Enfin une polémique ressurgit. Est-il bien convenable que le président du CICR siège dans la haute instance du World Economic Forum? Cette fondation, dotée d’un gros appareil à Genève, dirigée par son fondateur Klaus Schwab (84 ans), soutenue par les plus puissantes entreprises du monde occidental, brasse une foule de thèmes, de «l’intelligence globale» à l’humanitaire, avec un fatras de préoccupations économiques, philosophiques, sociétales… et politiques. Libre à elle de bannir toute présence russe à Davos ces prochains jours et d’inviter aux honneurs le maire de Kiev, le bouillant Vitaly Klitschko, sinon l’incontournable Volodymyr Zelensky. Mais la présence au plus haut niveau du WEF de Peter Maurer, par ailleurs encore président du CICR, pose un vrai problème quant à la neutralité de celui-ci, telle qu’elle est perçue dans les pays traumatisés par la guerre, aux nerfs à vif.
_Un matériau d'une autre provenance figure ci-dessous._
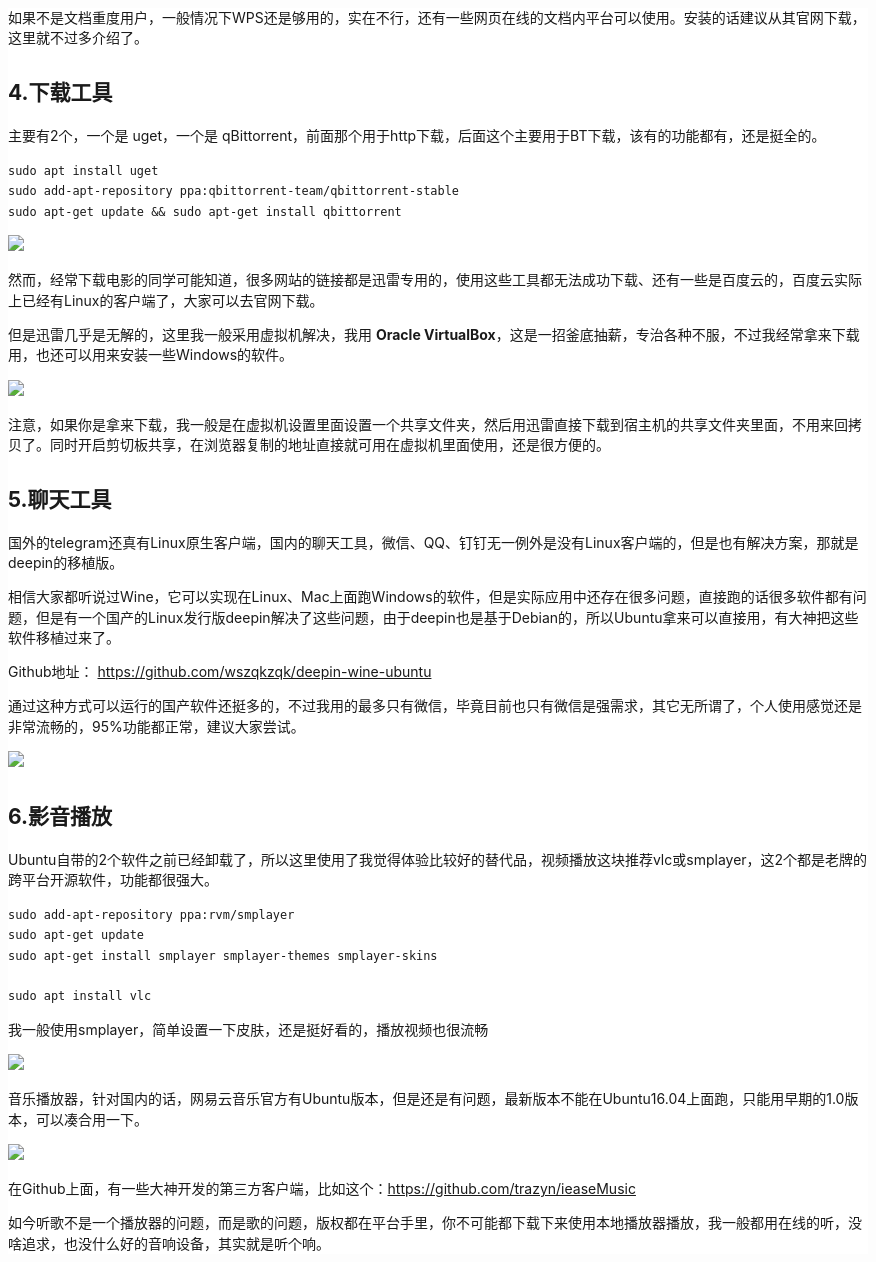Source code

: 如果不是文档重度用户，一般情况下WPS还是够用的，实在不行，还有一些网页在线的文档内平台可以使用。安装的话建议从其官网下载，这里就不过多介绍了。

## 4.下载工具
主要有2个，一个是 uget，一个是 qBittorrent，前面那个用于http下载，后面这个主要用于BT下载，该有的功能都有，还是挺全的。
```
sudo apt install uget
sudo add-apt-repository ppa:qbittorrent-team/qbittorrent-stable
sudo apt-get update && sudo apt-get install qbittorrent
```
<img src="/images/2021/2021-12-11_18-35.png" />

然而，经常下载电影的同学可能知道，很多网站的链接都是迅雷专用的，使用这些工具都无法成功下载、还有一些是百度云的，百度云实际上已经有Linux的客户端了，大家可以去官网下载。

但是迅雷几乎是无解的，这里我一般采用虚拟机解决，我用 **Oracle VirtualBox**，这是一招釜底抽薪，专治各种不服，不过我经常拿来下载用，也还可以用来安装一些Windows的软件。

<img src="/images/2021/2021-12-11_18-39.png" />

注意，如果你是拿来下载，我一般是在虚拟机设置里面设置一个共享文件夹，然后用迅雷直接下载到宿主机的共享文件夹里面，不用来回拷贝了。同时开启剪切板共享，在浏览器复制的地址直接就可用在虚拟机里面使用，还是很方便的。

## 5.聊天工具
国外的telegram还真有Linux原生客户端，国内的聊天工具，微信、QQ、钉钉无一例外是没有Linux客户端的，但是也有解决方案，那就是deepin的移植版。

相信大家都听说过Wine，它可以实现在Linux、Mac上面跑Windows的软件，但是实际应用中还存在很多问题，直接跑的话很多软件都有问题，但是有一个国产的Linux发行版deepin解决了这些问题，由于deepin也是基于Debian的，所以Ubuntu拿来可以直接用，有大神把这些软件移植过来了。

Github地址： https://github.com/wszqkzqk/deepin-wine-ubuntu

通过这种方式可以运行的国产软件还挺多的，不过我用的最多只有微信，毕竟目前也只有微信是强需求，其它无所谓了，个人使用感觉还是非常流畅的，95%功能都正常，建议大家尝试。

<img src="/images/2021/2021-12-11_18-51.png" />

## 6.影音播放
Ubuntu自带的2个软件之前已经卸载了，所以这里使用了我觉得体验比较好的替代品，视频播放这块推荐vlc或smplayer，这2个都是老牌的跨平台开源软件，功能都很强大。
```shell
sudo add-apt-repository ppa:rvm/smplayer 
sudo apt-get update 
sudo apt-get install smplayer smplayer-themes smplayer-skins 

sudo apt install vlc
```
我一般使用smplayer，简单设置一下皮肤，还是挺好看的，播放视频也很流畅

<img src="/images/2021/2021-12-11_19-01.png" />

音乐播放器，针对国内的话，网易云音乐官方有Ubuntu版本，但是还是有问题，最新版本不能在Ubuntu16.04上面跑，只能用早期的1.0版本，可以凑合用一下。

<img src="/images/2021/2021-12-11_19-31.png" />

在Github上面，有一些大神开发的第三方客户端，比如这个：https://github.com/trazyn/ieaseMusic

如今听歌不是一个播放器的问题，而是歌的问题，版权都在平台手里，你不可能都下载下来使用本地播放器播放，我一般都用在线的听，没啥追求，也没什么好的音响设备，其实就是听个响。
Cette double casquette a amené un attelage concret. En 2020, le Forum économique mondial s’est officiellement engagé avec le CICR «afin de développer une plateforme permettant de mettre en relation des porteurs de projet et des investisseurs dans le domaine de l’aide humanitaire et du développement». Avec quels résultats? Mystère. Les plus grands patrons du monde ont peut-être d’autres sujets de préoccupations… Ces deux entités, celle fondée en 1863 par Henry Dunant et celle créée – à de toutes autres fins – par Klaus Schwab en 1971, ont ceci de commun dans leurs discours actuels: elles promeuvent de grands idéaux – par nature pas forcément convergents! –, elles disent s’engager pour un monde meilleur, elles appellent à la générosité des donateurs, mais elles restent floues quant à l’information sur leurs résultats effectifs et sur leur gestion, notamment sur leurs coûts internes de fonctionnement.
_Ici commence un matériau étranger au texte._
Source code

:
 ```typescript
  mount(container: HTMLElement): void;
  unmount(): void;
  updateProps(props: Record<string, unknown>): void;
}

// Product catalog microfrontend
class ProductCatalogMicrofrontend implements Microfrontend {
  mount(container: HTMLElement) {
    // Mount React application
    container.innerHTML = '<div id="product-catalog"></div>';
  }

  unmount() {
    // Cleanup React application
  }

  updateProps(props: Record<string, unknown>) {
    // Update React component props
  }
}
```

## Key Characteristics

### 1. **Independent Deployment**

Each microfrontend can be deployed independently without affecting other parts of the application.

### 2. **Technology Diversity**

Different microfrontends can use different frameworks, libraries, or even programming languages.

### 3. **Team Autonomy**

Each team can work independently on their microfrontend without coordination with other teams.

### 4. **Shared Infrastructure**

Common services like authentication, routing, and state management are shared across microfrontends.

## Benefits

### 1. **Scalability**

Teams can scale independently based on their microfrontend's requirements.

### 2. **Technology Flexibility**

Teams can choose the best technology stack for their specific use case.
Mais à travers ce lien on retrouve la grande idée de Peter Maurer: associer le privé à l’humanitaire. Ainsi fut aussi créé un curieux système d’«obligations à impact humanitaire» («humanitarian impact bonds»). Les entreprises privées sont invitées à financer des projets conduits par le CICR. Avec une étude d’impact après un certain temps. En cas de succès, ces «philanthropes» sont remboursés avec versement d’intérêts. En cas d’échecs, une part de la mise est perdue. Le tout garanti par des Etats bienveillants. Bilan? Les fonds ainsi levés – 26 millions de francs – ont permis de créer et faire fonctionner trois centres de réadaptation physique en Afrique (au Nigéria, au Mali et en République démocratique du Congo). Bien modeste contribution au regard du budget du CICR: 2,2 milliards. Dont plus de 80% fournis par quelques Etats et l’Union européenne. Quant à la Suisse, elle verse 156 millions dont 80 millions voués au fonctionnement de la centrale genevoise. C’est dire que le public, ici comme ailleurs, a droit à une information claire et la plus complète possible sur son action.